Видимо, пылкая речь посла произвела на повелителя аорсов достойное впечатление. Он хмыкнул, выпрямил спину и скрестил на груди руки, словно приготовился к долгой приятной беседе. Взгляд его потеплел, теперь он источал лукавые искры.

– Ты умеешь убеждать, – сказал он после непродолжительной паузы. – Но я не расслышал твоего имени…

– Кезон, мой властелин.

– В твоих словах, Кезон, есть пламя истины и практичный расчет. И я пока не знаю, чего в них больше. Но мне такое сочетание нравится.

– Тебя что-то удерживает от принятия окончательного решения?

– Конечно! Ведь мы с тобой говорим не о продаже табуна лошадей.

– Возможно, я смогу развеять твои сомнения, великий царь?

– Так для чего тогда еще ты стоишь предо мной?! – Эвнон расхохотался, а на застывших лицах его стражников появилась усмешка, несколько оживившая их воинственный вид.

– Отвечу на любые твои вопросы, – заявил Кезон, выслушав торопливый перевод Диомена.

– Римские воины, как я слышал, умелые бойцы, и сражаются они строем, который трудно пробить даже тяжелой коннице. – Владыка аорсов выждал, когда посол утвердительно кивнет, и продолжил: – А также мне доподлинно известно, что римские офицеры обучали своему искусству солдат Котиса. Вот я и спрашиваю себя: зачем армии, которая состоит из непобедимых римлян и подготовленных ими же боспорцев, аорсы? Не думаю, что разношерстное войско Митридата является той силой, которую не в состоянии переломить союз Великого Рима и Пантикапея.

Кезон на несколько мгновений задумался: вопрос и доводы хитрого сармата не то чтобы поставили его в тупик, но вынудили срочно подбирать самые убедительные аргументы в пользу участия племени Эвнона в новом Боспорском триумвирате. Он посмотрел на Диомена, в растерянности ожидавшего его ответа. Едва заметно кивнул и попросил:

– Переведи все слово в слово, если не хочешь, чтобы нас скормили местным псам. – Затем, сдержанно улыбнувшись царю, стал излагать: – Не нужно искать на небе орла, если его там нет. Как не нужно искать тайный умысел в том, что и так очевидно. Твоя конница, царь Эвнон, такая же непобедимая, как и римские солдаты, – вот о чем идет речь и в чем твое участие в этом союзе. Если, конечно, ты его примешь. Я же буду откровенен с тобой до конца. – Сарматский вождь одобрительно качнул головой, и Кезон, приободрившись, продолжил: – До того дня как Зорсин послал свои конные отряды в помощь Митридату, мы не сомневались в победе, так как по числу верховых и пеших наши армии были почти равны. Однако по выучке, как ты сам заметил, наши воины превосходят тот вооруженный сброд, что собрал вокруг себя Митридат. Если не считать той незначительной части боспорских солдат, что последовали за ним. Теперь же, когда войско царя-изгоя значительно усилится кавалерией – сарматской кавалерией! – возможен любой исход войны. Самый неожиданный. И теперь я задам тебе вопрос: какой исход нужен тебе, какой тебе выгоден?

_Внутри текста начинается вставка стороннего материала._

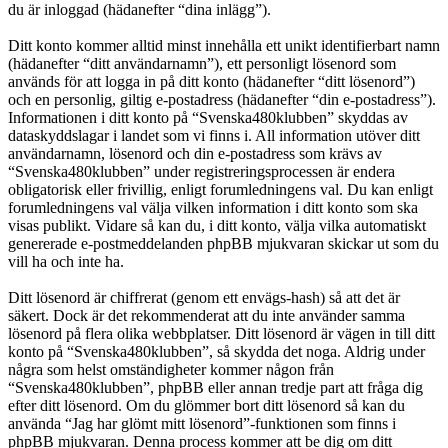
du är inloggad (hädanefter “dina inlägg”).
Ditt konto kommer alltid minst innehålla ett unikt identifierbart namn
(hädanefter “ditt användarnamn”), ett personligt lösenord som
används för att logga in på ditt konto (hädanefter “ditt lösenord”)
och en personlig, giltig e-postadress (hädanefter “din e-postadress”).
Informationen i ditt konto på “Svenska480klubben” skyddas av
dataskyddslagar i landet som vi finns i. All information utöver ditt
användarnamn, lösenord och din e-postadress som krävs av
“Svenska480klubben” under registreringsprocessen är endera
obligatorisk eller frivillig, enligt forumledningens val. Du kan enligt
forumledningens val välja vilken information i ditt konto som ska
visas publikt. Vidare så kan du, i ditt konto, välja vilka automatiskt
genererade e-postmeddelanden phpBB mjukvaran skickar ut som du
vill ha och inte ha.
Ditt lösenord är chiffrerat (genom ett envägs-hash) så att det är
säkert. Dock är det rekommenderat att du inte använder samma
lösenord på flera olika webbplatser. Ditt lösenord är vägen in till ditt
konto på “Svenska480klubben”, så skydda det noga. Aldrig under
några som helst omständigheter kommer någon från
“Svenska480klubben”, phpBB eller annan tredje part att fråga dig
efter ditt lösenord. Om du glömmer bort ditt lösenord så kan du
använda “Jag har glömt mitt lösenord”-funktionen som finns i
phpBB mjukvaran. Denna process kommer att be dig om ditt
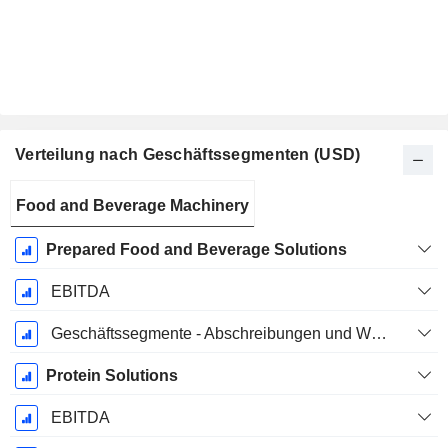
Verteilung nach Geschäftssegmenten (USD)
Ende d.
Food and Beverage Machinery
Geschäftsjahres:
Dezember
Prepared Food and Beverage Solutions
EBITDA
Geschäftssegmente - Abschreibungen und Wertminderungen
Protein Solutions
EBITDA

– Это два вопроса, – заметил Эвнон и усмехнулся. – Впрочем, смысл в них один и тот же. А ответ на них очевиден: аорсам предпочтительнее союз с Римом и Пантикапеем, а значит – и их победа в этой войне. Только слепой или безумный ставит на хромую лошадь, когда в стойле гарцует молодой и сильный конь.

– Могу ли я понимать твои слова, как согласие на предложение императора Клавдия и царя Котиса?

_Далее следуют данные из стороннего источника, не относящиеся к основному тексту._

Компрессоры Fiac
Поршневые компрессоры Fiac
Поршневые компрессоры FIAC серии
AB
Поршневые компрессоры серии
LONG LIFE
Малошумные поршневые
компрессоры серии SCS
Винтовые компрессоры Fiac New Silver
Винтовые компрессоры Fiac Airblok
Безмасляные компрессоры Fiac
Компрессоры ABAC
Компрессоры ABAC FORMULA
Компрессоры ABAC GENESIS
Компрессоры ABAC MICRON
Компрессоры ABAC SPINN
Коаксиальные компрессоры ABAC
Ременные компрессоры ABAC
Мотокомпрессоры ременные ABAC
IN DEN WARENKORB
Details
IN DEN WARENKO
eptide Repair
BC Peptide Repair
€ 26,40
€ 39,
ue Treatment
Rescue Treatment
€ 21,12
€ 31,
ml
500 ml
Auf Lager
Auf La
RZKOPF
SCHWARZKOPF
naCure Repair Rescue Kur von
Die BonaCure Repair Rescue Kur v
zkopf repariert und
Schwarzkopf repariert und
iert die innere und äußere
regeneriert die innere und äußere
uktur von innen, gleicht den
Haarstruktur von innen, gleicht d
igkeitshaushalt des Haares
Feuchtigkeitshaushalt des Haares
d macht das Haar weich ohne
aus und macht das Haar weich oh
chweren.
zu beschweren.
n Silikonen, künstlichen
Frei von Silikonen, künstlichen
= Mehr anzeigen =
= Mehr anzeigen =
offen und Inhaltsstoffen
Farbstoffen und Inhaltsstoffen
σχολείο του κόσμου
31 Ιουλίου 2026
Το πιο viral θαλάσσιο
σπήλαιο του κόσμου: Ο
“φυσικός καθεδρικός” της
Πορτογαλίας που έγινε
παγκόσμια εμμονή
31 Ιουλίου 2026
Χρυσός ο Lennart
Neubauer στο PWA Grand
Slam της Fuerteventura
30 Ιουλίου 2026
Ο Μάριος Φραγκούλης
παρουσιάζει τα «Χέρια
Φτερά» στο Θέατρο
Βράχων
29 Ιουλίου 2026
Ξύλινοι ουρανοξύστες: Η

– Разумеется. Или, кроме моего слова, нужны какие-то доказательства моих добрых намерений?

Кезон глубоко вдохнул, глянул на изрядно вспотевшего Диомена и, решившись, встретился с синими глазами сарматского вождя.

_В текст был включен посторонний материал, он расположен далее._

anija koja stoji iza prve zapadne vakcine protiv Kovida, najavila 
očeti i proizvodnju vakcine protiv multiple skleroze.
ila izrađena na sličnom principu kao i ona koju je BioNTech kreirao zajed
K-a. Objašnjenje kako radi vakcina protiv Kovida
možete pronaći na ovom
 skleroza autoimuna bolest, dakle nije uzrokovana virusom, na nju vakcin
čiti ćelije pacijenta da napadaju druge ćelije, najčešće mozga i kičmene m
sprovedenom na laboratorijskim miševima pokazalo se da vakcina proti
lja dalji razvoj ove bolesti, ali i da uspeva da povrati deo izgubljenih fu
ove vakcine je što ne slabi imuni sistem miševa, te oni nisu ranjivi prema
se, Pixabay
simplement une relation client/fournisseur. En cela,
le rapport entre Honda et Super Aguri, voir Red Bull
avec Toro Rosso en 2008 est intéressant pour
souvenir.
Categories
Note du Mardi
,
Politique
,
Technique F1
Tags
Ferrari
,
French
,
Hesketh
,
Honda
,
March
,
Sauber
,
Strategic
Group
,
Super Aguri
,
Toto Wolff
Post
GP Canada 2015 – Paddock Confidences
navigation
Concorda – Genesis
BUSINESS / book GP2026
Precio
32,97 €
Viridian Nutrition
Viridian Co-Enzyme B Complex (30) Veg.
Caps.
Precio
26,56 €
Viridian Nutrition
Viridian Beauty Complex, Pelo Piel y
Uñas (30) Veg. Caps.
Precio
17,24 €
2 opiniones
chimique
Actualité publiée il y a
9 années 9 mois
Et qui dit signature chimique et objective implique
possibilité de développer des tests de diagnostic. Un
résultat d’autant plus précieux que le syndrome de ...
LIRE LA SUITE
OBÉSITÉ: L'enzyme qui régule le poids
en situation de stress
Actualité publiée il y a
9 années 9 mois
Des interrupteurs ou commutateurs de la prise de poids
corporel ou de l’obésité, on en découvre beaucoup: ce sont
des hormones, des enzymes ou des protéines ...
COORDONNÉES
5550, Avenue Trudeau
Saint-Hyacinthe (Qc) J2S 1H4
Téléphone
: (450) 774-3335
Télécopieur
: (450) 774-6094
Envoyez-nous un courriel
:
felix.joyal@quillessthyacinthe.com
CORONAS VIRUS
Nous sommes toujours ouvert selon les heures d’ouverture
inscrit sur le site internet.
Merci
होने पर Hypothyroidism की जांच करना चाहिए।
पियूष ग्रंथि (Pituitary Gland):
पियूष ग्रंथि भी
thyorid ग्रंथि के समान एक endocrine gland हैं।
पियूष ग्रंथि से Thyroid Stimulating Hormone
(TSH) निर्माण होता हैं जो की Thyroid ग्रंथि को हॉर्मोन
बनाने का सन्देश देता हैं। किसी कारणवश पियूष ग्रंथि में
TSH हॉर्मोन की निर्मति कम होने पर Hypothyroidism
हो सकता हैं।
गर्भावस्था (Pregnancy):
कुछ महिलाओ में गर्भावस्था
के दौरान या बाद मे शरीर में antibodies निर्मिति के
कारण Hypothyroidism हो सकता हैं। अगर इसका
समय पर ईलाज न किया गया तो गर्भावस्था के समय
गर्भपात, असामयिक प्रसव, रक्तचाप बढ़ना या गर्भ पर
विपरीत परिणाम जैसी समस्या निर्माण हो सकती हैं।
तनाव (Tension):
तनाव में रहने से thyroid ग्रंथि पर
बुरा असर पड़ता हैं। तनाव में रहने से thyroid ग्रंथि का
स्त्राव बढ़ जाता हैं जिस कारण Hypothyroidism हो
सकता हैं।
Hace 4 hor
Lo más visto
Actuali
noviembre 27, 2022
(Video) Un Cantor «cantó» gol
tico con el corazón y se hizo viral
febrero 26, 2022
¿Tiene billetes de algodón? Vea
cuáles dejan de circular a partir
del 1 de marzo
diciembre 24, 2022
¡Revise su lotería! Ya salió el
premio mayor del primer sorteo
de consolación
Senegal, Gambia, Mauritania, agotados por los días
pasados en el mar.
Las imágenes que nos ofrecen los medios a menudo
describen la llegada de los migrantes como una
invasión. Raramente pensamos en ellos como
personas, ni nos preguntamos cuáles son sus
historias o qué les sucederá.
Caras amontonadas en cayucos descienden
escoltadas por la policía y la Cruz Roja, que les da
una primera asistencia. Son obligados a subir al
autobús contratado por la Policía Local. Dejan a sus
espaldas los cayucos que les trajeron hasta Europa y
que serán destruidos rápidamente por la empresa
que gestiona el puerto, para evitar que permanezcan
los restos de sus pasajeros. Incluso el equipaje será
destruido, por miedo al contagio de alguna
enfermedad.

– Отправить на соединение с армией Котиса большой отряд конницы – было бы лучшим проявлением твоей позиции, великий царь.

Диомен переводил, а он считал удары своего сердца; капелька влаги скатилась с виска и растворилась в бороде, предательски дернулось левое веко. Но Эвнон не стал изводить их долгим ожиданием.

– Признаюсь, я уже думал об этом, – произнес он ровным голосом, явно наслаждаясь напряженным состоянием своих гостей. – Завтра утром три моих вождя поведут к Гипанису по тысяче всадников. Воины Зорсина ненамного опередят их.

– Это решение достойно твоей мудрости, светлейший. – Кезон приложил руку к сердцу и склонил голову.